— Aufgabenliste —
**A)** Entscheide für jede Aussage, ob sie mit dem Textauszug übereinstimmt, und belege dein Ja oder Nein mit den ausschlaggebenden Worten des Textauszugs als wörtlichem Zitat.
(i) Deutschland wird nur innerhalb Europas zum „Reich der Mitte“.
(ii) Die chinesische Führungsspitze wirbt für den Ausbau der chinesisch-deutschen Beziehungen.
(iii) Es steht bereits fest, welche neuen Weichenstellungen sich in Zukunft ergeben werden.
**B)** Beantworte anhand des Textauszugs diese Fragen:
(i) Was verändert sich in der neuen Realität des Welthandels?
(ii) Wodurch ist Deutschland für die Mittlerrolle prädestiniert?
(iii) Wie wird die technologische und wirtschaftliche Wende zu nachhaltiger Energieerzeugung außerdem bezeichnet?
**C)** Gib bitte den Abschnitt des Textauszugs wörtlich wieder, beginnend bei „In dieser neuen“ und endend bei „die vielbeschworene Energiewende.“.

— Textauszug —
In dieser neuen Realität des Welthandels verändern sich auch die Rahmenbedingungen für die deutsche Politik. Deutschland wird gleichsam zum „Reich der Mitte“, nicht nur in Europa, sondern auch zwischen Europa und China. Durch seine Wirtschaftskraft und seine Bedeutung im Welthandel ist es für die Mittlerrolle prädestiniert. Dies ist längst allen Beteiligten klar, insbesondere der chinesischen Führungsspitze, die massiv für den Ausbau der chinesisch-deutschen Beziehungen wirbt. Welche neuen Weichenstellungen sich daraus in Zukunft ergeben werden, ist noch unklar, doch im Hinblick auf den Solarstreit lassen sich mindestens zwei Handlungsfelder identifizieren: der industrielle Wandel von Traditionsbranchen zu neuen Technologien sowie die technologische und wirtschaftliche Wende zu nachhaltiger Energieerzeugung, die vielbeschworene Energiewende.

— Datenauszug —
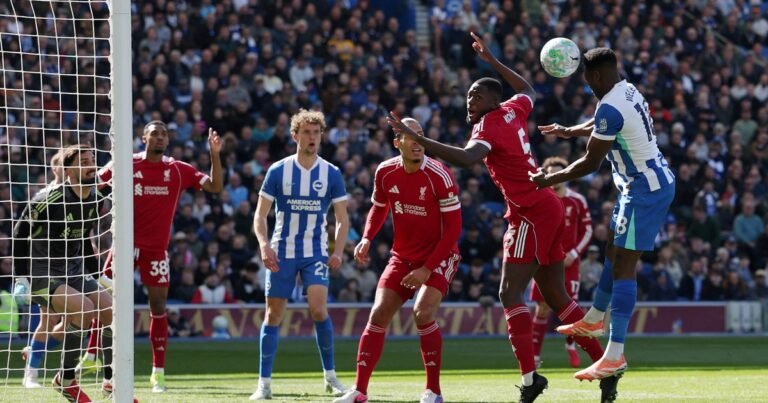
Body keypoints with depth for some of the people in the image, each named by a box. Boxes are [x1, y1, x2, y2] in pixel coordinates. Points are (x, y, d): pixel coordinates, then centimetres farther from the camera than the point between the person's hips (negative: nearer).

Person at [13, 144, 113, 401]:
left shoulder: (93, 201, 3)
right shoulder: (50, 199, -19)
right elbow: (20, 233, -12)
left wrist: (94, 272, 16)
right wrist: (22, 277, -14)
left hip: (75, 274, 8)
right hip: (42, 275, -8)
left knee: (112, 312, -7)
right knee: (85, 310, -29)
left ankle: (111, 380, 10)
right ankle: (65, 380, -13)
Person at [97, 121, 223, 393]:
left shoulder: (179, 170, 3)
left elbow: (215, 187, 2)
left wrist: (215, 154, -8)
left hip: (157, 248, 1)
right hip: (127, 243, -1)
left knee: (158, 306, 0)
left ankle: (159, 372, 6)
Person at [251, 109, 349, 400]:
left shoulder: (331, 174, 0)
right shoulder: (278, 171, -1)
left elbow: (342, 219, 6)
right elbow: (260, 215, 1)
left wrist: (338, 251, -9)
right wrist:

— Lösungen zur Übung —
**A)**
(i) Nein: „nicht nur in Europa, sondern auch zwischen Europa und China“
(ii) Ja: „insbesondere der chinesischen Führungsspitze, die massiv für den Ausbau der chinesisch-deutschen Beziehungen wirbt“
(iii) Nein: „Welche neuen Weichenstellungen sich daraus in Zukunft ergeben werden, ist noch unklar“

**B)**
(i) Die Rahmenbedingungen für die deutsche Politik.
(ii) Durch seine Wirtschaftskraft und seine Bedeutung im Welthandel.
(iii) Als die vielbeschworene Energiewende.

**C)**
In dieser neuen Realität des Welthandels verändern sich auch die Rahmenbedingungen für die deutsche Politik. Deutschland wird gleichsam zum „Reich der Mitte“, nicht nur in Europa, sondern auch zwischen Europa und China. Durch seine Wirtschaftskraft und seine Bedeutung im Welthandel ist es für die Mittlerrolle prädestiniert. Dies ist längst allen Beteiligten klar, insbesondere der chinesischen Führungsspitze, die massiv für den Ausbau der chinesisch-deutschen Beziehungen wirbt. Welche neuen Weichenstellungen sich daraus in Zukunft ergeben werden, ist noch unklar, doch im Hinblick auf den Solarstreit lassen sich mindestens zwei Handlungsfelder identifizieren: der industrielle Wandel von Traditionsbranchen zu neuen Technologien sowie die technologische und wirtschaftliche Wende zu nachhaltiger Energieerzeugung, die vielbeschworene Energiewende.